After the assault, I pretty much thought everybody hated me. But I didn’t feel most of my pain because I was padding myself with dope. Even after I got out of jail, the first thing I did was get high. I wasn’t allowed to go home yet because of the restraining order. The only person I had to turn to was my mother, who took me in; and even at her house I used. Once I was high, nothing else mattered, and I was OK. It didn’t change the world, but it changed the way I looked at it. I was still trying to find a way out, and this wasn’t it.

It was another year before I went into recovery. I was on probation, but I continued to use. I found a way to slip through the knotholes, unnoticed. But they kept getting better at their drug tests.

Even though I knew a test was coming on Monday, I used on Friday. One of my daughters, she was 11 then, had a seizure and ended up in the hospital. She’s a handicapped child — blind and dealing with developmental problems. It’s a lot of weight on my shoulders I just didn’t know how to handle. So I got high.

Still, I passed the drug test on Monday. But they had doubts about it, so they sent it to the lab. I had all of Tuesday to think about it. I was scared for my life. I knew I’d lose my job and my family, knew I’d have to finish off those three years in jail. I felt pretty lost, low, dumped. I had nowhere to reach out for help, no one to talk to. I didn’t know there were places that could help me. I thought I had to fix it all on my own.

The first person I thought of was my probation officer. I called her and said I needed help. She told me to come in on Wednesday. I pretty much thought I was going to be arrested on the spot. I wrote goodbye letters to everyone; I thought I was gone.

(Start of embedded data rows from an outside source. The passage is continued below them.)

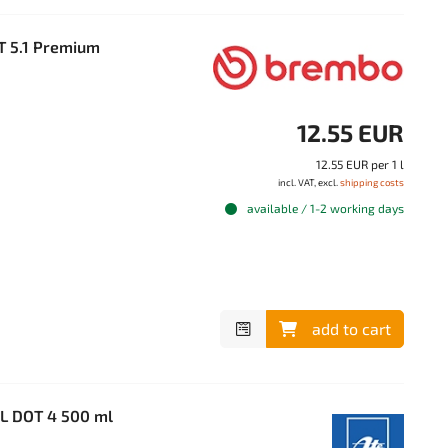
T 5.1 Premium
12.55 EUR
12.55 EUR per 1 l
incl. VAT, excl.
shipping costs
available / 1-2 working days
add to cart
SL DOT 4 500 ml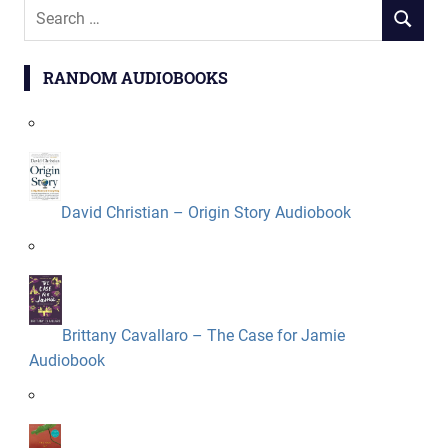
Search
SEARCH
for:
RANDOM AUDIOBOOKS
David Christian – Origin Story Audiobook
Brittany Cavallaro – The Case for Jamie
Audiobook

I did go in on Wednesday, and I did take another test. It was clean. But I had already been scared to death. I told my P.O. I couldn’t stop. I told her I needed help and didn’t know who to ask. She gave me a break and sent me to the Recovery Center at Community Hospital.

August 4 of last year was my last day using drugs. It’s been 16 months, and what scares me is that I am only one day away from using if I don’t follow this program.

Recovery goes on for the rest of my life. Alcohol itself has never been a problem for me, but it’s an instigator. Normal people can go around and drink and stop there. I’ll have one drink and look for something else. On that last day, when my probation officer made me call the Recovery Center from her office, I surrendered. I did not want to live a life in jail, and I did not want to die.

Using drugs felt good until it became a dependency. I was always looking for the next high, and it took a bit of clarity to set in before I could see that it’s not the way to live. It’s hard to explain, but in recovery I had to change everything I did. I called everybody — dealers, fellow users, family, and friends — and told them I was out of the game. I figured the only way to fight the situation and get through this was to tell everyone, “I’m going through the Recovery Center; I’m done.” I needed to let my story be known.

I told everyone except my boss because I didn’t want to say it to him until I was 30 days clean. On that day, I walked up to his desk with the coin they give you in recovery when you get to 30 days, and I threw it on his desk. And he said, “It’s a whole different world, isn’t it?”

I told him that I’ve seen a little bit of that world, but not all of it. I have seen today, where I no longer have to live the madness, to be worried or afraid. I live each day focused, sticking with the here-and now. I can’t fix the past, and I can’t alter the future. Everything is right in front of me; I have that clarity now.

I have been married almost 21 years now. I have a 20-year old daughter and a disabled younger daughter, 12. I couldn’t handle all that before, and I couldn’t handle it now without the program, without following the 12 steps of the path. I could not do this without the Recovery Center.

It’s hard for me to think I lived the life I did, that I lived a life of destruction. If something was screwed up, I hid the truth from myself and blamed it on everyone else. Without being honest with myself, I can’t be honest with life. My honesty, my truth — it is my saving grace.